The Chanderi, one of the oldest fabrics, has a fabulous tale to tell. Its advent can be traced to Ala-ud-din-Khilji in the year 1305 AD. Once a favourite amongst royalty, it has now earned the affection of the masses too. The charm of a Chanderi saree lies in its colours that are reflective of nature – fruits, flowers, birds and leaves. Once available only in a natural off-white, today it's the striking pastel shades that add to its beauty.

The DABU is a style still waiting to be discovered by all. The craftsmen of Indore and Jawad use dyes from the very lap of nature to create a distinct look. The motifs and dyes are representative of the craftsmen’s deep respect for nature. The delicate floral patterns are simply exquisite. No wonder, this hand-crafted process has earned a special place amongst fabric connoisseurs across the country.

And then from the 16th century we have the rather exquisite Tussar silk.

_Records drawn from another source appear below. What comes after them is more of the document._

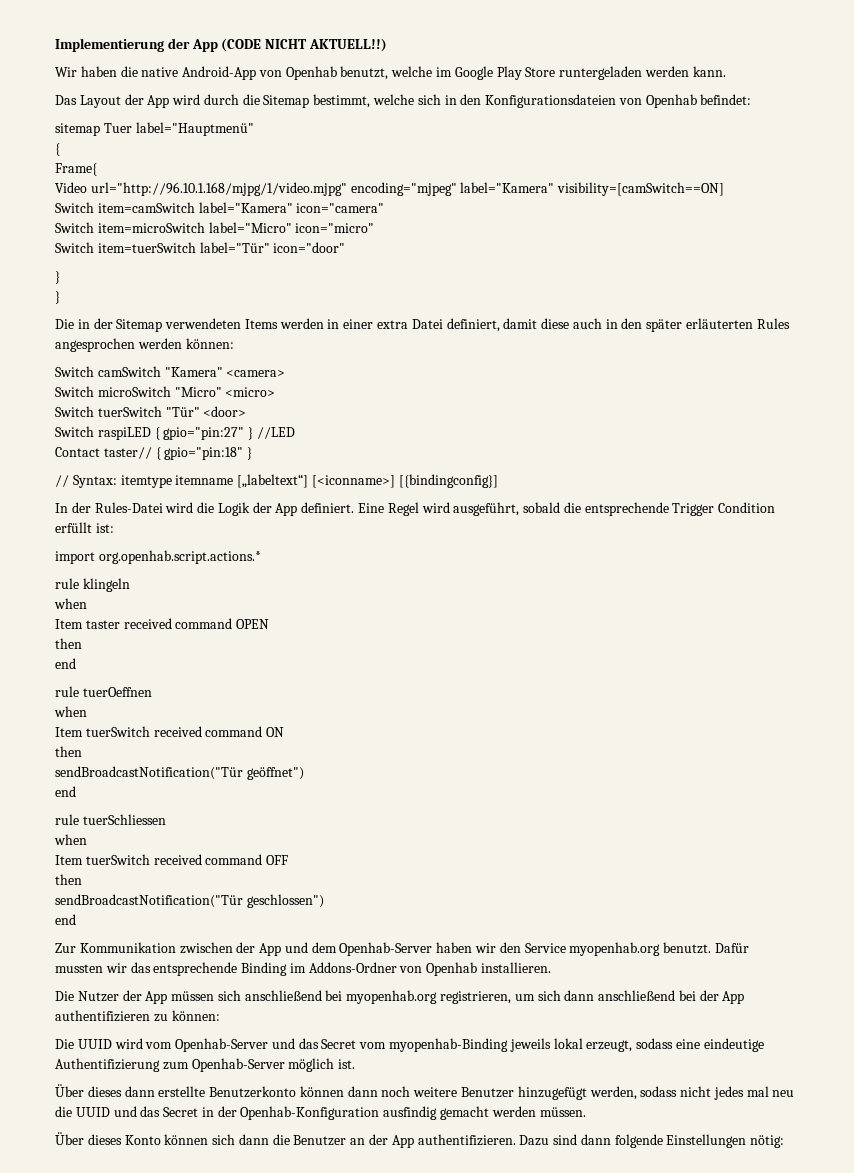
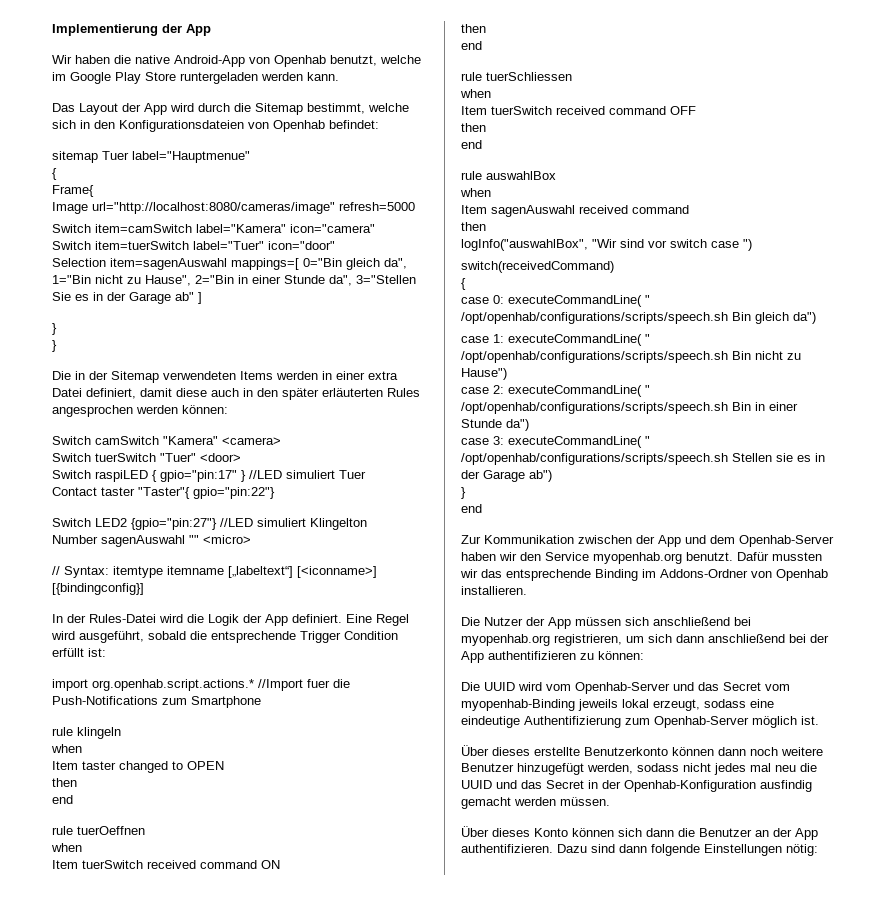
[221,38,387,52] (CODE NICHT AKTUELL!!) -> (211, 30) none
[135,122,254,136] label="Hauptmenü" -> [132,151,250,163] label="Hauptmenue"
[55,182,725,196] Video url="http://96.10.1.168/mjpg/1/video.mjpg" encoding="mjpeg" label="Kamera" visibility=[camSwitch==ON] -> [52,202,415,214] Image url="http://localhost:8080/cameras/image" refresh=5000
[97,222,375,233] [55,242,346,253] item=microSwitch label="Micro" icon="micro" // Switch item=tuerSwitch label="Tür" icon="door" -> [95,241,335,250] [52,258,407,270] [52,275,416,286] [52,292,202,304] item=tuerSwitch label="Tuer" icon="door" // Selection item=sagenAuswahl mappings=[ 0="Bin gleich da", 1="Bin nicht zu Hause", 2="Bin in einer Stunde da", 3="Stellen Sie es in der Garage ab" ]
[55,386,276,397] // Switch microSwitch "Micro" <micro> -> (281, 441) none
[165,407,200,417] "Tür" -> [160,453,196,462] "Tuer"
[163,427,245,440] gpio="pin:27" -> [160,470,237,482] gpio="pin:17"
(295, 433) none -> [286,470,366,479] simuliert Tuer
[103,447,253,460] taster// { gpio="pin:18" } -> [101,487,275,499] [52,518,367,530] [52,535,251,547] taster "Taster"{ gpio="pin:22"} // Switch LED2 {gpio="pin:27"} //LED simuliert Klingelton // Number sagenAuswahl "" <micro>
(261, 557) none -> [258,679,350,691] [52,696,261,708] //Import fuer die Push-Notifications zum Smartphone
[123,618,233,629] received command -> [119,761,183,773] changed to
[55,766,304,780] // sendBroadcastNotification("Tür geöffnet") -> (486, 28) none
[55,894,324,908] sendBroadcastNotification("Tür geschlossen") -> [461,140,482,149] [461,171,556,180] [460,188,491,197] [461,205,689,217] [461,222,486,231] [461,239,752,251] [461,261,614,273] [461,278,466,290] [461,295,650,307] [461,312,816,324] [461,334,650,346] [461,351,801,363] [461,368,507,380] [461,385,650,397] [461,402,798,414] [461,419,529,431] [461,436,650,448] [461,453,825,465] [461,470,552,482] [461,487,466,499] end // rule auswahlBox // when // Item sagenAuswahl received command // then // logInfo("auswahlBox", "Wir sind vor switch case ") // switch(receivedCommand) // { // case 0: executeCommandLine( " /opt/openhab/configurations/scripts/speech.sh Bin gleich da") // case 1: executeCommandLine( " /opt/openhab/configurations/scripts/speech.sh Bin nicht zu Hause") // case 2: executeCommandLine( " /opt/openhab/configurations/scripts/speech.sh Bin in einer Stunde da") // case 3: executeCommandLine( " /opt/openhab/configurations/scripts/speech.sh Stellen sie es in der Garage ab") // }
[124,1086,155,1097] dann -> (530, 751) none

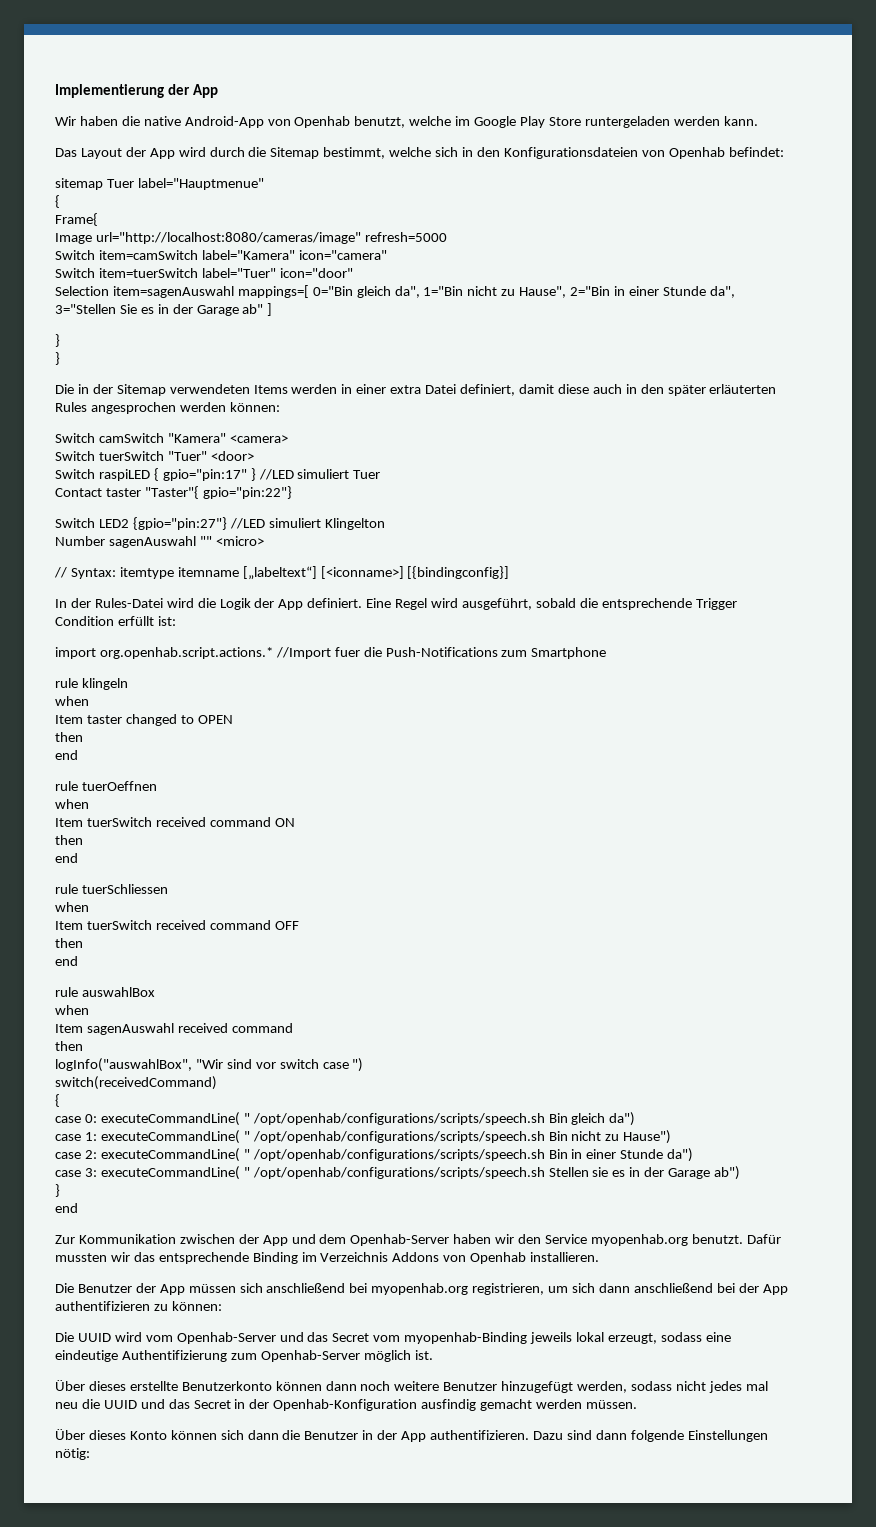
[660,569,748,578] Addons-Ordner -> [320,1252,440,1262] Verzeichnis Addons
[484,617,523,626] Nutzer -> [77,1284,132,1293] Benutzer
[755,830,769,837] an -> [362,1430,374,1440] in

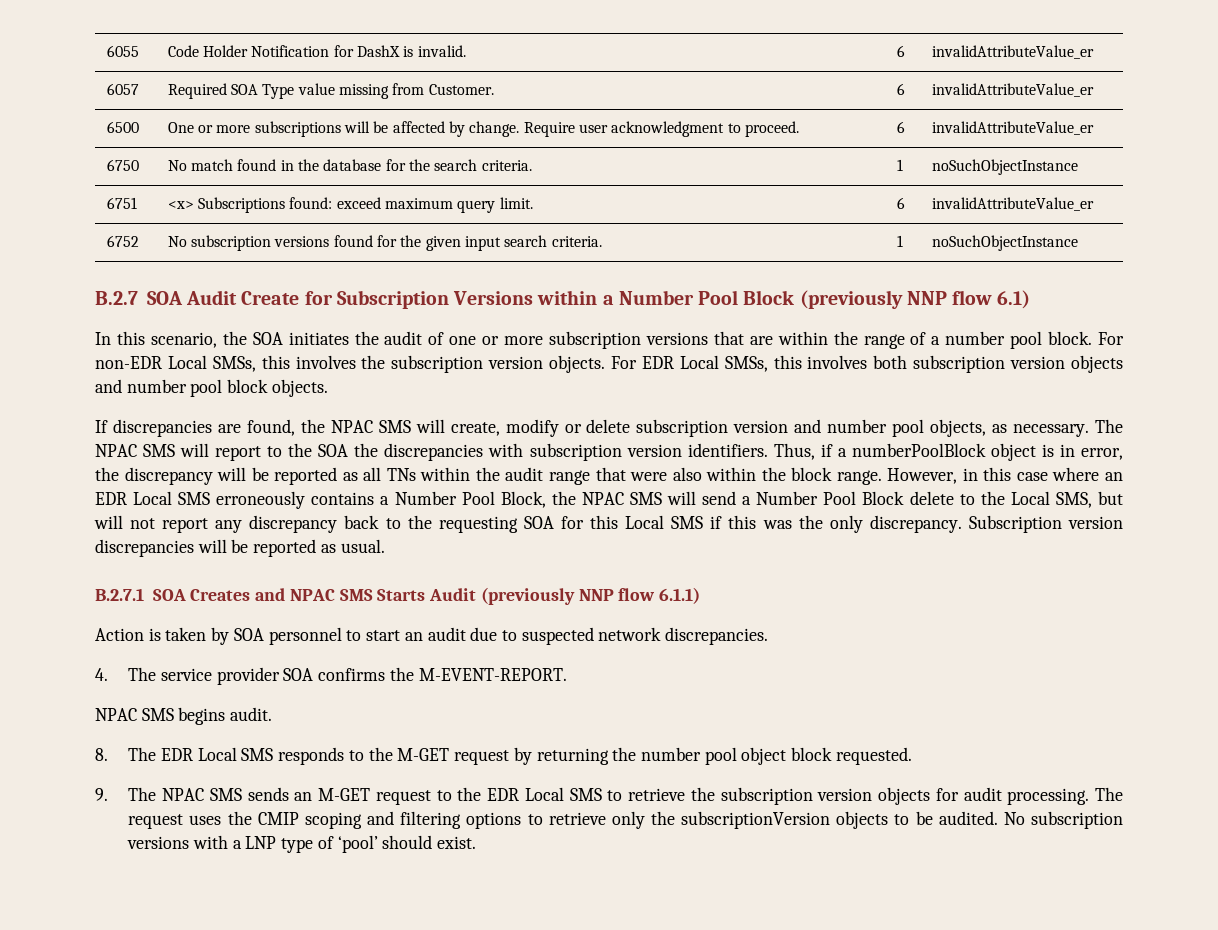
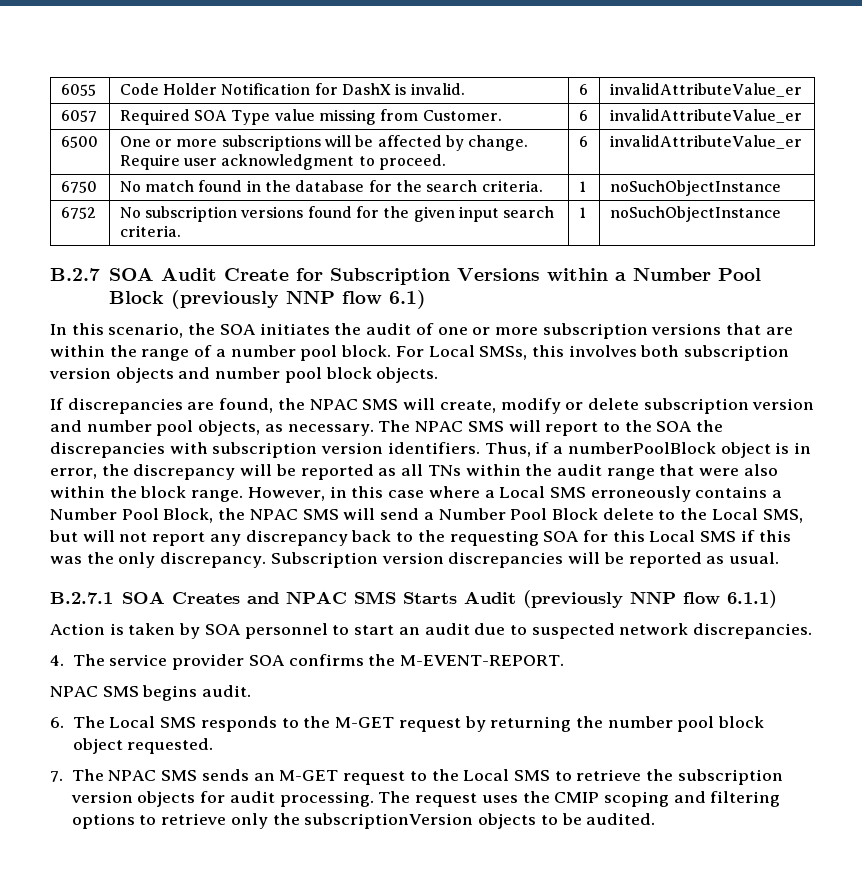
[106,197,137,209] [167,197,533,213] [896,197,905,209] [931,197,1094,211] // 6751 | <x> Subscriptions found: exceed maximum query limit. | 6 | invalidAttributeValue_er -> (781, 188) none
[95,355,674,373] non-EDR Local SMSs, this involves the subscription version objects. For EDR -> (424, 351) none
[1104,472,1123,481] [95,492,127,505] an EDR -> [484,490,495,498] a
[95,747,194,761] 8. The EDR -> [50,716,105,728] 6. The
[741,747,833,765] object block -> [718,716,765,728] [72,738,123,754] block object
[95,788,108,801] 9. -> [50,771,63,782] 7.
[487,788,520,801] EDR -> (459, 775) none
[1003,811,1123,829] [127,835,477,853] No subscription versions with a LNP type of ‘pool’ should exist. -> (656, 819) none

Also known generically as 'Kota silk', it is valued for its texture and natural gold, which is unusually rich and deep. While historically, Tussar silk has been produced across various states, in Madhya Pradesh, the Devangans have been crafting the silk for generations now. Other silks such as Eri, Mukta and Mulberry are used to provide different textures to add to the aesthetics. Today, Tussar silk is one of the finest fabrics one can own.

The Bagh print has truly stood the test of time, given that the Bagh printers migrated from Pakistan some 1000 years ago. The process of Bagh painting is fairly tedious. The fabric is treated by a special method known as "Khara." It's soaked in natural solutions before it is laid out to dry three times in succession. The distinctive red colour can be attributed to Chiya seeds, Imli and Phitkari. The black colour is prepared using iron fillings and jaggery. And finally the printing is done using wooden blocks. The cloth is then dried for fifteen days, and washed before you get the final product. And yet, when you stare down at the final product, one cannot imagine the effort taken to produce it.

And last but not the least we have the Maheshwari. Apart from the use of Zari and its distinguished patterning, it is known for its use of mercerized cotton, which gives its lustrous quality. In the 19th century, the use of two distinct types of silks in the weave gave birth to the silk sari, a phenomenon of the 80's. When you buy a Maheshwari, make sure it is woven in hand-loom, for a hand-crafted beauty that is guaranteed to become one of your most prized possessions.

When you travel to Madhya Pradesh, a royal and historical experience is a given. And when you take a piece of it back home in the form of these exquisite weaves, you get to relive it time and again.